|
「T-01A」開発者インタビュー
|
|
「Snapdragon」を搭載した東芝製スマートフォンの魅力
|
|
|
5月19日午後、NTTドコモの発表会では東芝製のWindows Mobile端末「T-01A」が発表された。7年ぶりに復活したドコモの「T」は、4.1インチの大型タッチ式ディスプレイに1GHzのCPU「Snapdragon」を搭載し、「ストライプメニュー」と呼ばれる新ユーザーインターフェイス採用するなど、復活にふさわしい意欲的なモデルとなっている。今回は、そんな「T-01A」について、東芝の商品企画担当者とソフト開発担当者に魅力を語っていただいた。
|
東芝の狩野氏(左)と本田氏(右)
|
|
T-01A
|
――それではまず、「T-01A」のおおまかな特徴を教えてください。
東芝 モバイルコミュニケーション社
商品統括部 新規事業商品企画部 参事
狩野明弘氏(以下、狩野氏)
「T-01A」では、4つの大きなコンセプトをかかげました。今までにない薄さ、今までにない大きな画面、1GHzのCPUを使った高いパフォーマンス、片手でも使える使いやすさの4つです。ユーザーインターフェイスの特徴であるストライプのメニューは、店頭で目立ち、手にとっていただけるような派手な彩色としました。まずは手にとっていただきたいとの思いからです。
今回の「T-01A」はWindows Mobile(以下WM)を採用しています。ビジネス寄りのイメージがあるため、従来のビジネスユーザーはそのままにしつつ、さらに裾野を広げられるようコンシューマー向けを意識し、WMの堅苦しさをできるだけ排していこうと考えました。たとえば、使い慣れていない方にはわかりくい機能をメニュー階層の上位に持ってくるなどし、見つけやすいところにおいてあります。

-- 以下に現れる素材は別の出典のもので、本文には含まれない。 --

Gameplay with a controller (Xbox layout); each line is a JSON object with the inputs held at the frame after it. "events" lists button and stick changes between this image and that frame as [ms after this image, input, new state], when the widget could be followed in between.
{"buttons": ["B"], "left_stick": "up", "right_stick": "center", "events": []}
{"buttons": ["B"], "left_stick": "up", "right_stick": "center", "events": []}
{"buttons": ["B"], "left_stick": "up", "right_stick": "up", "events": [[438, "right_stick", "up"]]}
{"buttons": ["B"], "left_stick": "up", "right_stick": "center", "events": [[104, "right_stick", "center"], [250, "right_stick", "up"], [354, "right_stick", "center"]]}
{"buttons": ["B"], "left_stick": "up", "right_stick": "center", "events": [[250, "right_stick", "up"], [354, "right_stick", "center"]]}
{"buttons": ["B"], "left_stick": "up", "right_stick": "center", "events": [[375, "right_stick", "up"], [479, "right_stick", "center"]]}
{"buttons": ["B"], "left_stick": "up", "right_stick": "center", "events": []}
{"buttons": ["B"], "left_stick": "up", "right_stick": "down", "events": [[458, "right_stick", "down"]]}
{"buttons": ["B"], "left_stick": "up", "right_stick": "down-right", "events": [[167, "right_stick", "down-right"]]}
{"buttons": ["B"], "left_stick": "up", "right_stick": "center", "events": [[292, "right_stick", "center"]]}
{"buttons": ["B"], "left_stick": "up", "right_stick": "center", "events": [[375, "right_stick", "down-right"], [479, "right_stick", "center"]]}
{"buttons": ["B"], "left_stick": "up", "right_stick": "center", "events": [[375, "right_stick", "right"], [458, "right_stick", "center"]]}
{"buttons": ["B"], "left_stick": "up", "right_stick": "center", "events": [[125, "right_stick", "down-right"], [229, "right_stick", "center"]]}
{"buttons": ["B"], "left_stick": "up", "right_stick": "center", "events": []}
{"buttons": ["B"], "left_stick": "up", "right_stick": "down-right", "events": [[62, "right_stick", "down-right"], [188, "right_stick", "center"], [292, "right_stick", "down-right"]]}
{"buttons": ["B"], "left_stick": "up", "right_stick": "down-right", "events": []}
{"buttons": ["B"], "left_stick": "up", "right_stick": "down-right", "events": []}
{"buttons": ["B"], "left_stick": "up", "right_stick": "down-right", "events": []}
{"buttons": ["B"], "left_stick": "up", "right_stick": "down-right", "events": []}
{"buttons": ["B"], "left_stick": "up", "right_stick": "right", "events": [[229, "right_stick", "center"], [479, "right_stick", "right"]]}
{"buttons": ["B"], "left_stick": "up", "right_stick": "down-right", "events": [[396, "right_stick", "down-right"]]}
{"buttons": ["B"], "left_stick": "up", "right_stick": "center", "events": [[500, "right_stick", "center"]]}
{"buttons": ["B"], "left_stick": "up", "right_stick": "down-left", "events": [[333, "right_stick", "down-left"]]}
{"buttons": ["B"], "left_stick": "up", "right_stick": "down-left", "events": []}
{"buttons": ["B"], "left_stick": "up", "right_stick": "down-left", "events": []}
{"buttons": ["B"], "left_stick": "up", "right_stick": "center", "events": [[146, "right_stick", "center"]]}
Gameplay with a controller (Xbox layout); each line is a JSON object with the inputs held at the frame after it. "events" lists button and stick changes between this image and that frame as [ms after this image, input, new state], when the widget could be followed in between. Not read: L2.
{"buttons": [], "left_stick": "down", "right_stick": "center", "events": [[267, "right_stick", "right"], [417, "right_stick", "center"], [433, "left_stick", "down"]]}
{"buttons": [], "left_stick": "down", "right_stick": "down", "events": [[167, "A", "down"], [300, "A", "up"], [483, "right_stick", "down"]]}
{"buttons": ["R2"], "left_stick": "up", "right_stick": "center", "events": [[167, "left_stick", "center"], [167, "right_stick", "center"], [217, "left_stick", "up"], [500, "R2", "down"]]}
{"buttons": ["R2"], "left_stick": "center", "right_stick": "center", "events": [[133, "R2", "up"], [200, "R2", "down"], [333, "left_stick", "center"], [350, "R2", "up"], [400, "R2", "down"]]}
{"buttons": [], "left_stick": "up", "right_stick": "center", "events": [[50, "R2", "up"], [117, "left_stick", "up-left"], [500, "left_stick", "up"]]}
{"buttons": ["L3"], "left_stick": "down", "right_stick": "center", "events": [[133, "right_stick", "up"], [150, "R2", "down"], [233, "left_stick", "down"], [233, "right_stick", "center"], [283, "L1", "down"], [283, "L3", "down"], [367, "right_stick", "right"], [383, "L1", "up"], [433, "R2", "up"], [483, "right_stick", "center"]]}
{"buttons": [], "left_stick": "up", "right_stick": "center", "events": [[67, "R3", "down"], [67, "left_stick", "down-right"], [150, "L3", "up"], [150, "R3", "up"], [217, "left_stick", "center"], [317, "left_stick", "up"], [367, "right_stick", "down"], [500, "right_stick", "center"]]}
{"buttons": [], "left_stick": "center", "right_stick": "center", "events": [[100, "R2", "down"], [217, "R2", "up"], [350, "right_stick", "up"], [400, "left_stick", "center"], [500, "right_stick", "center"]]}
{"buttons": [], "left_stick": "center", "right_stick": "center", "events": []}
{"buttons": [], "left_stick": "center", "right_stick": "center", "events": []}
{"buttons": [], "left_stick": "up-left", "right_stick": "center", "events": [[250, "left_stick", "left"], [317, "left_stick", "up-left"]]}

――「T-01A」は、FOMA端末「T2101V」以来、東芝としては7年ぶりのNTTドコモ向け端末ですよね? ドコモ向けの供給を再開した背景に何があったのでしょうか?
狩野氏
我々は携帯電話メーカーですので、全ての携帯電話事業者様に端末を供給することは1つの悲願でした。ただ、開発能力の面や継続性の問題もあり、なかなか転機がなかったのも事実です。今回、我々としても新しいコンセプトを打ち出すということで、返り咲ける転機となりました。我々の思いをドコモ様にも理解をしていただきました。
東芝 モバイルコミュニケーション社
ソフトウェア設計第二部 部長
本田亮氏(以下、本田氏)
これまでも携帯電話事業者様には新商品の提案をしてきましたが、今回ドコモ様のスマートフォンにも力を入れていくという方針と、私どもの戦略が一致し、今回の商品開発が実現したました。
――性能面の特徴として、1GHzの新CPU「Snapdragon」を搭載されました。2月にスペインの展示会で触れたときには、正直なところ、期待した性能を感じることができませんでした。しかし今回、発表会で触ってみて本当にビックリしました。非常にきびきびと動作していて、パフォーマンスの高さを感じられました。Snapdragonを実装されるにあたって苦労された点などありますか?
本田氏
バルセロナで展示した際には、プラットフォームのパフォーマンスとしては十分にCPUの性能を出し切れるところまでほぼ開発が終わっていました。ところが、当時は新開発のUIのチューニング段階ということもあり、なかなかうまく動作しない部分がありました。あれから数カ月がたち、新UIのチューニングや仕様変更などを重ね、1GHzのCPUのパフォーマンスを生かして、さくさくと動作するものに仕上げることができたと思っています。
――クアルコム製のチップセットはこれまでもau向けで開発されてきたと思いますが、WM環境でのクアルコム製チップの採用は初めてですか?
本田氏
海外モデルである「G910」という機種で、クアルコム製のチップセットを使ったWM環境の開発経験はありました。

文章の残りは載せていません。